Activity:
Retype the records below exactly as they stand, but with no images.

Records shown:

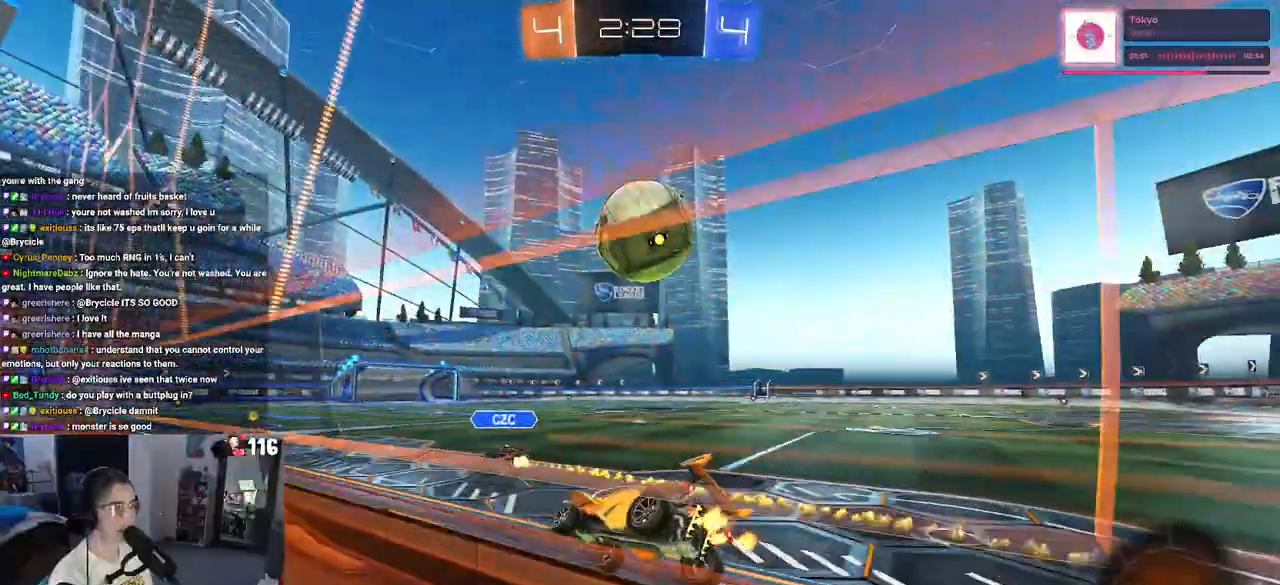
{"buttons": ["R1", "R2"], "left_stick": "center", "right_stick": "center", "events": [[33, "R1", "down"]]}
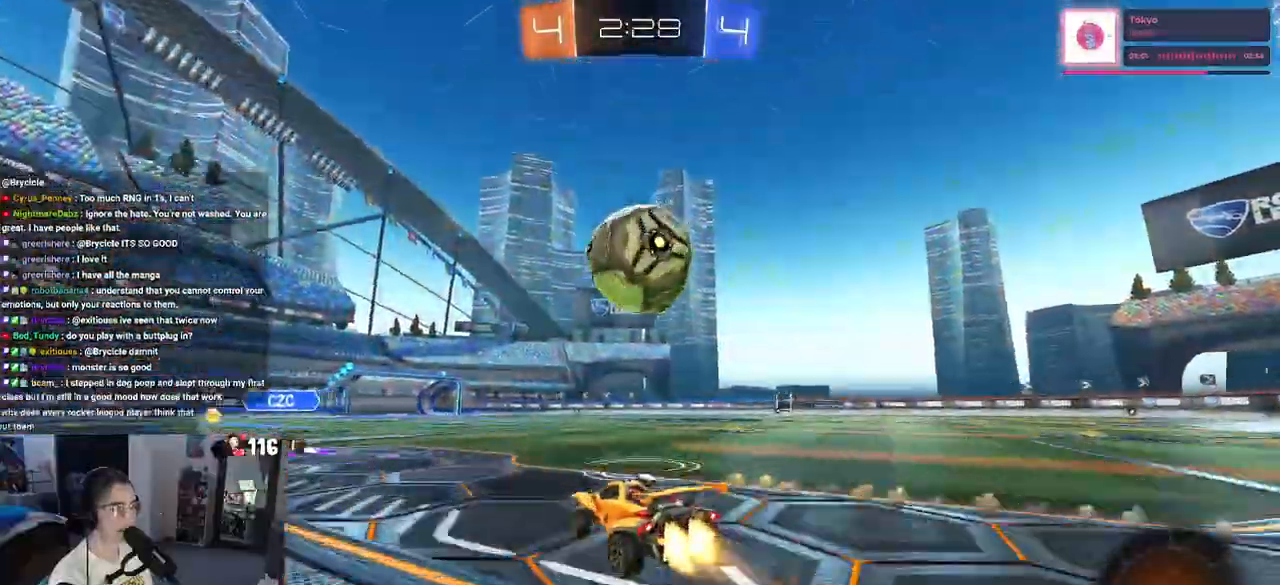
{"buttons": ["R2"], "left_stick": "center", "right_stick": "center", "events": [[17, "CROSS", "down"], [33, "left_stick", "down-left"], [133, "left_stick", "down-right"], [183, "CROSS", "up"], [217, "left_stick", "up-right"], [233, "CROSS", "down"], [267, "SQUARE", "down"], [367, "CROSS", "up"], [383, "R1", "up"], [400, "SQUARE", "up"], [417, "left_stick", "center"]]}
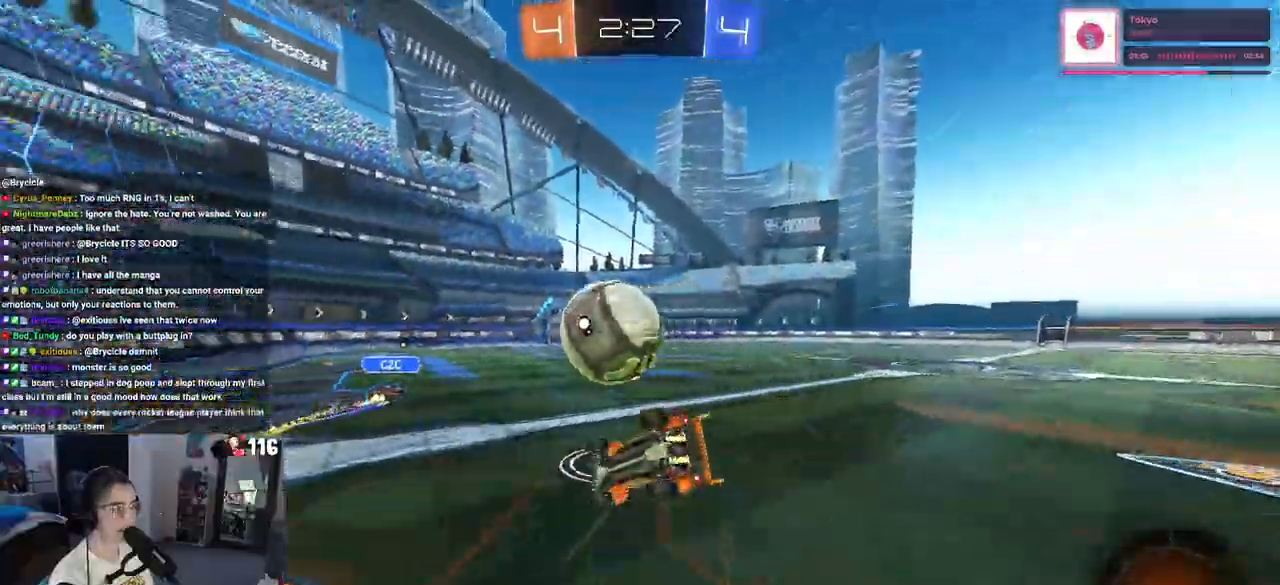
{"buttons": ["R2"], "left_stick": "center", "right_stick": "center", "events": []}
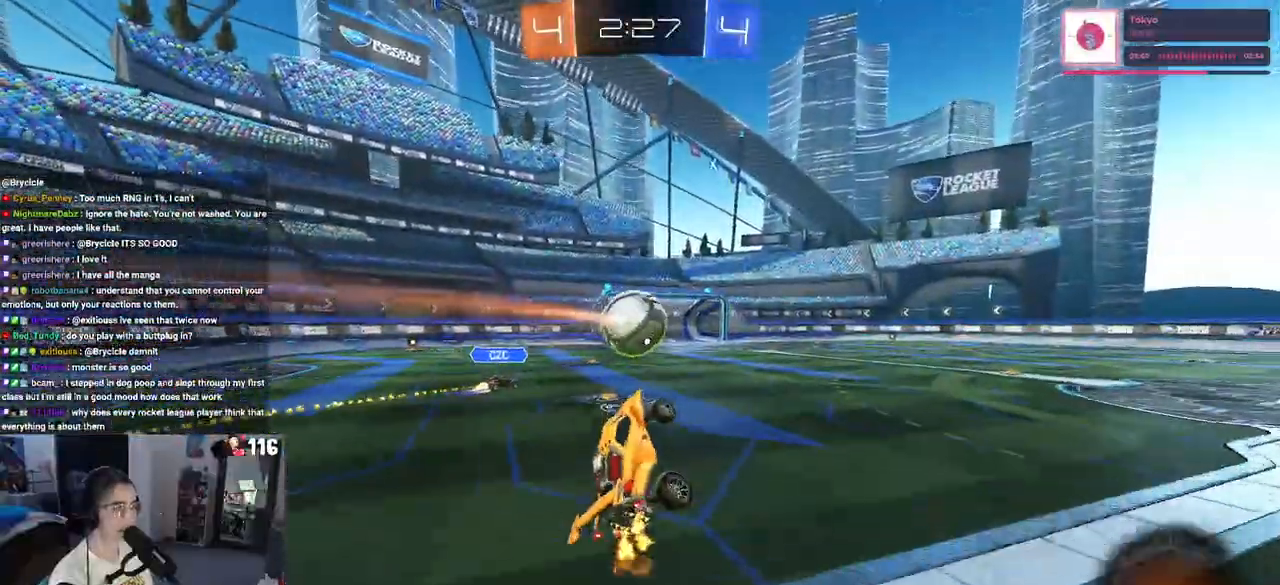
{"buttons": ["R2"], "left_stick": "right", "right_stick": "center", "events": [[50, "left_stick", "up-right"], [183, "left_stick", "center"], [350, "left_stick", "right"]]}
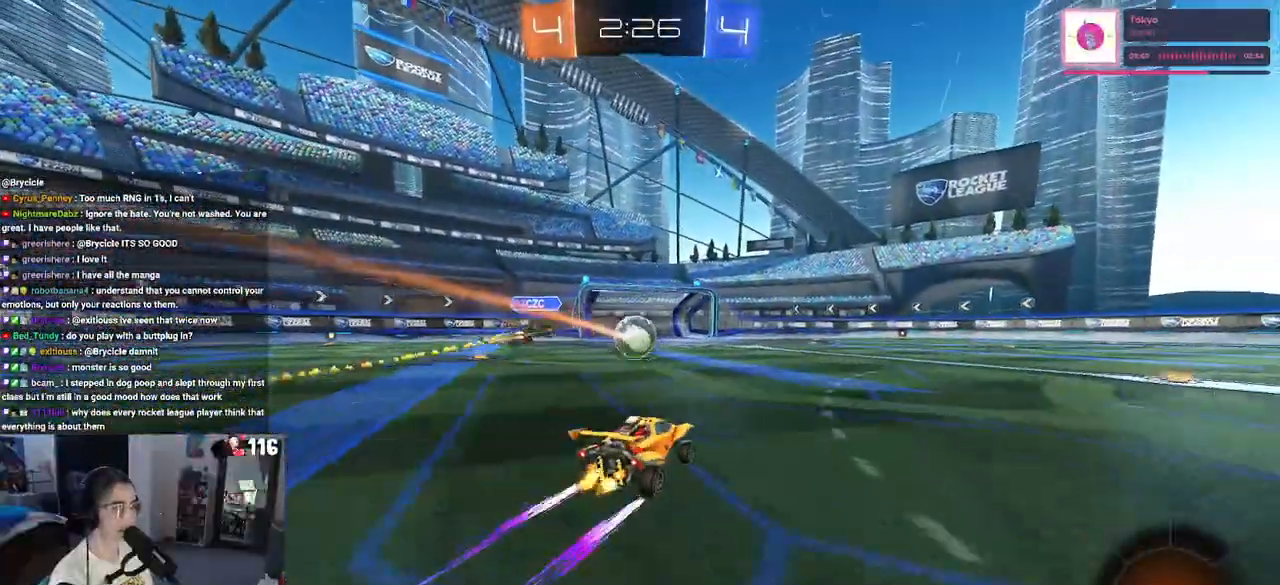
{"buttons": ["R2"], "left_stick": "left", "right_stick": "center", "events": [[433, "left_stick", "up"], [483, "left_stick", "left"]]}
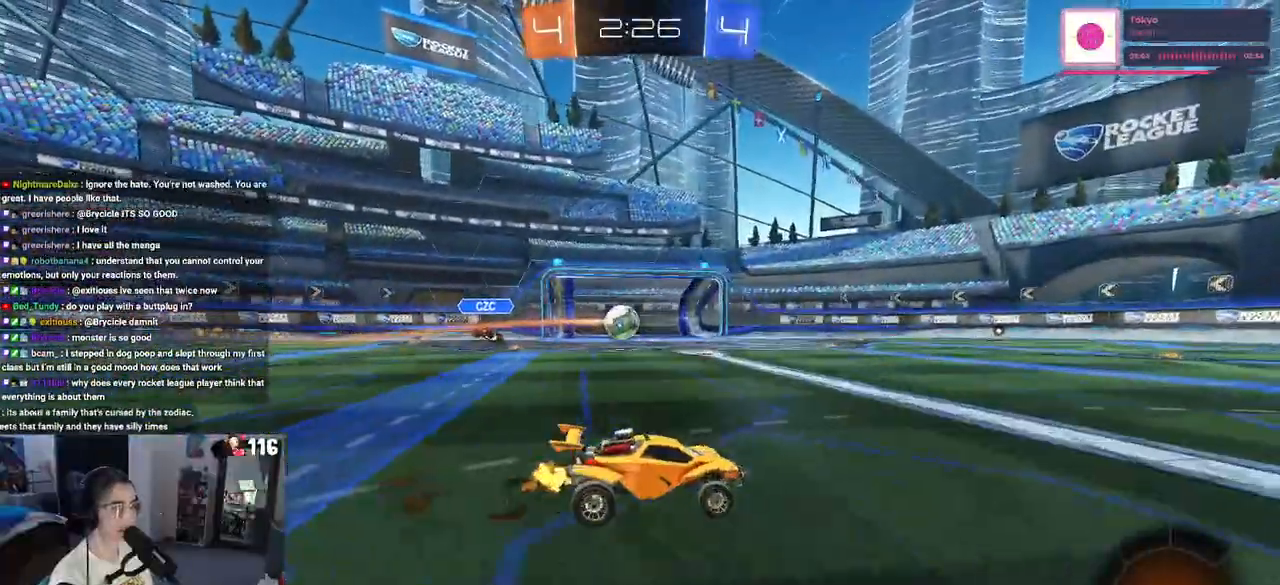
{"buttons": ["R1", "R2"], "left_stick": "center", "right_stick": "center", "events": [[200, "R1", "down"], [417, "left_stick", "center"]]}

Your response:
{"buttons": ["R1", "R2"], "left_stick": "center", "right_stick": "center", "events": [[33, "R1", "down"]]}
{"buttons": ["R2"], "left_stick": "center", "right_stick": "center", "events": [[17, "CROSS", "down"], [33, "left_stick", "down-left"], [133, "left_stick", "down-right"], [183, "CROSS", "up"], [217, "left_stick", "up-right"], [233, "CROSS", "down"], [267, "SQUARE", "down"], [367, "CROSS", "up"], [383, "R1", "up"], [400, "SQUARE", "up"], [417, "left_stick", "center"]]}
{"buttons": ["R2"], "left_stick": "center", "right_stick": "center", "events": []}
{"buttons": ["R2"], "left_stick": "right", "right_stick": "center", "events": [[50, "left_stick", "up-right"], [183, "left_stick", "center"], [350, "left_stick", "right"]]}
{"buttons": ["R2"], "left_stick": "left", "right_stick": "center", "events": [[433, "left_stick", "up"], [483, "left_stick", "left"]]}
{"buttons": ["R1", "R2"], "left_stick": "center", "right_stick": "center", "events": [[200, "R1", "down"], [417, "left_stick", "center"]]}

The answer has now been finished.